火狐狸没理睬它,死死盯着那个被雪半埋的身躯,“大萝卜,那边的是妈妈吗?”
水菩萨叹了口气,装作若无其事地开口道:“城中应该没有活口了。”
火狐狸心领神会,一步步走到那一抹白身边——妈妈的脸上很干净,表情平淡,看起来没有一丝痛苦。
它轻轻地跳到妈妈的肩头,舔了舔她脖子上凝固的血。这味道和天上落下的雪一模一样,它不喜欢。
狐仙娘娘说受了伤可以用舌头舔舔,这样伤会好得快一些。可它舔了许久,妈妈依旧没什么动静。它又觉得妈妈是冷得动不了,将肚子捂在妈妈冰凉的脖颈上。
刺骨的寒风中,火狐狸忽然觉得一年前受的伤在隐隐作痛,它低头瞧了瞧,发现尾巴的伤口早已痊愈,理应不会再痛。
它实在太疼了,哪里都在疼,可却又说不出具体是哪儿在痛。
火狐狸埋在妈妈的肩窝,呜呜地哭出了声。
水菩萨在旁边站了许久,苦笑一声。
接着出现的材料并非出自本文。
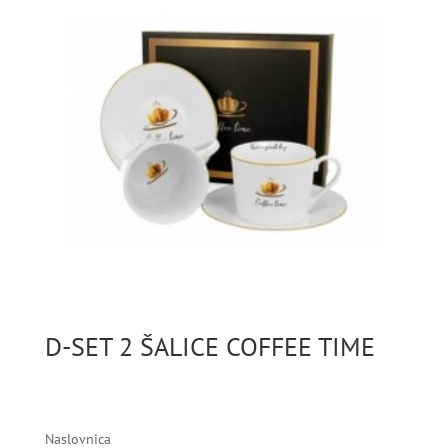
D-SET 2 ŠALICE COFFEE TIME
Naslovnica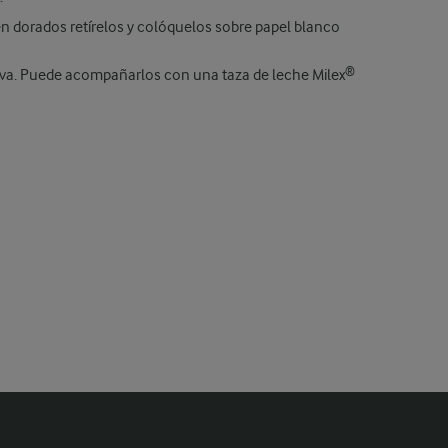
 dorados retírelos y colóquelos sobre papel blanco
irva. Puede acompañarlos con una taza de leche Milex®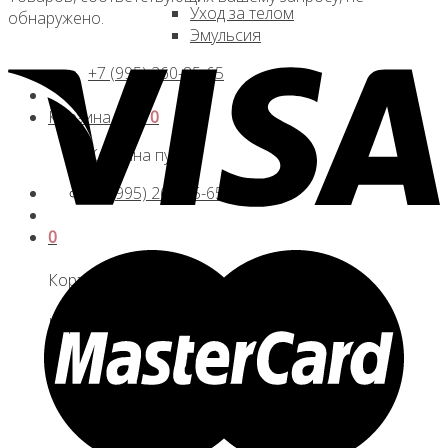
Уход за телом
обнаружено.
Эмульсия
+7 (995) 260-85-65
Корзина /
0
₽
0
Корзина пуста.
+7 (995) 260-85-65
0
Корзина
Корзина пуста.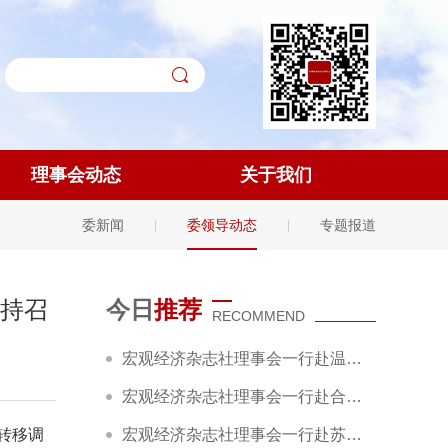
理事会动态
关于我们
委新闻
委领导动态
专题报道
|
|
持召
今日
推荐
RECOMMEND
宏观经济杂志社理事会一行赴温州永嘉县调研
宏观经济杂志社理事会一行赴合肥包河区调研
转移调
宏观经济杂志社理事会一行赴苏州调研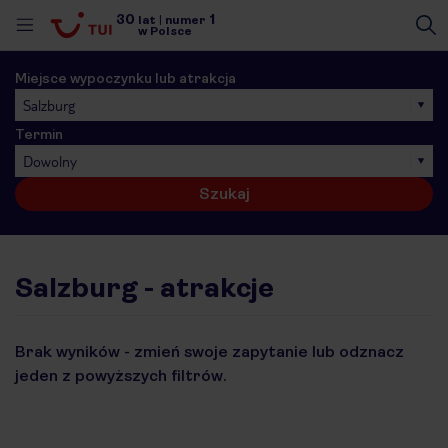
30
1
lat
|
numer
w Polsce
Miejsce wypoczynku lub atrakcja
Salzburg
Termin
Dowolny
Szukaj
Salzburg - atrakcje
Brak wyników - zmień swoje zapytanie lub odznacz
jeden z powyższych filtrów.
nute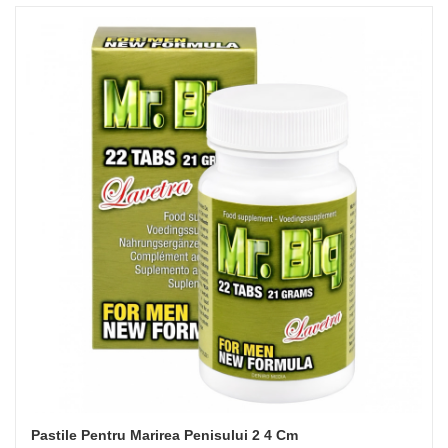
Pastile Pentru Marirea Penisului 2 4 Cm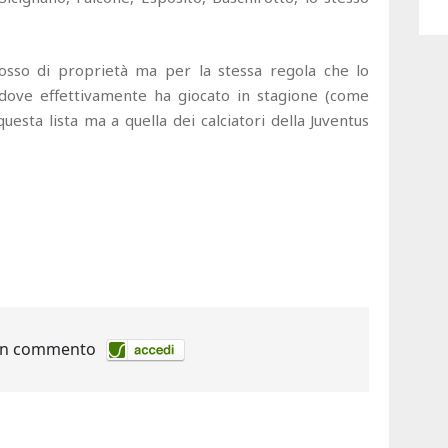
orosso di proprietà ma per la stessa regola che lo
 dove effettivamente ha giocato in stagione (come
uesta lista ma a quella dei calciatori della Juventus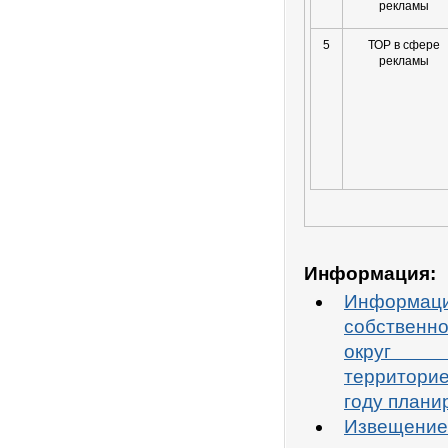
рекламы
5
ТОР в сфере
рекламы
Информация:
Информаци
собственн
округ 
территори
году плани
Извещение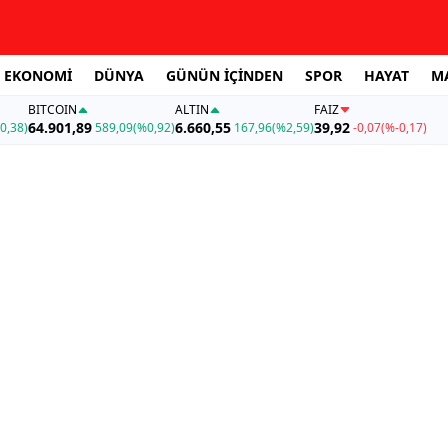
EKONOMİ
DÜNYA
GÜNÜN İÇİNDEN
SPOR
HAYAT
M
BITCOIN
ALTIN
FAİZ
64.901,89
6.660,55
39,92
0,38)
589,09
(%0,92)
167,96
(%2,59)
-0,07
(%-0,17)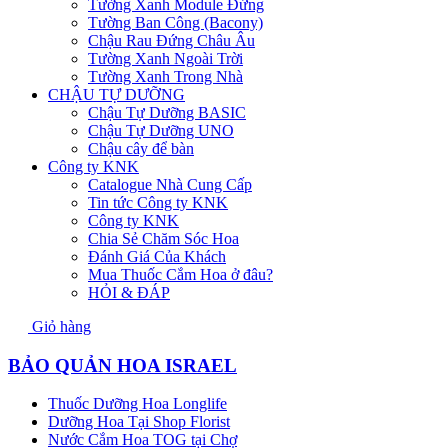
Tường Xanh Module Đứng
Tường Ban Công (Bacony)
Chậu Rau Đứng Châu Âu
Tường Xanh Ngoài Trời
Tường Xanh Trong Nhà
CHẬU TỰ DƯỠNG
Chậu Tự Dưỡng BASIC
Chậu Tự Dưỡng UNO
Chậu cây để bàn
Công ty KNK
Catalogue Nhà Cung Cấp
Tin tức Công ty KNK
Công ty KNK
Chia Sẻ Chăm Sóc Hoa
Đánh Giá Của Khách
Mua Thuốc Cắm Hoa ở đâu?
HỎI & ĐÁP
Giỏ hàng
BẢO QUẢN HOA ISRAEL
Thuốc Dưỡng Hoa Longlife
Dưỡng Hoa Tại Shop Florist
Nước Cắm Hoa TOG tại Chợ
它是下凡救苦的菩萨,却一直贪图享受,从未真正设身处地地替百姓想过。它护不好供奉它的炎林两家,也护不好将它视为救赎的无辜百姓,甚至连一只小小的狐狸都快护不住了。
“小炎,我们走吧。”
火狐狸摇摇头,它不愿走,妈妈肯定还能起来。
水菩萨没再强求,它只是坐在了小炎身边,像无数次互相挤在一块数星星一样。
不知过去多久,城内又响起了厮杀声,雪也落了厚厚一层。
“小炎,时间差不多了,我们走吧。”水菩萨伸出手,又道。
“大萝卜,我们该去哪儿?”火狐狸最后看了眼妈妈,从僵硬的身体上跳下来。它看着水菩萨朝着伸出的手,眼泪大颗大颗地往下掉,“大萝卜,我们还能去哪?”
水菩萨没有回答,它也不知该去哪儿。哪儿都算不上家了。
“大萝卜,你会永远陪着我吗?”火狐狸问道。
“放心。”水菩萨牵过它的手,“相信我。”
希望红线把它们紧紧缠住,永远不要分离,水菩萨默默祈祷。
三百年光阴眨眼而过。
水月庙毁了又重建,建了又毁。
这三百年内,水菩萨的力量越发得微弱,连庙都出不去。火狐狸一直陪在它身边,替它找寻鲜果和露水供奉,让它能保留一丝的神魂。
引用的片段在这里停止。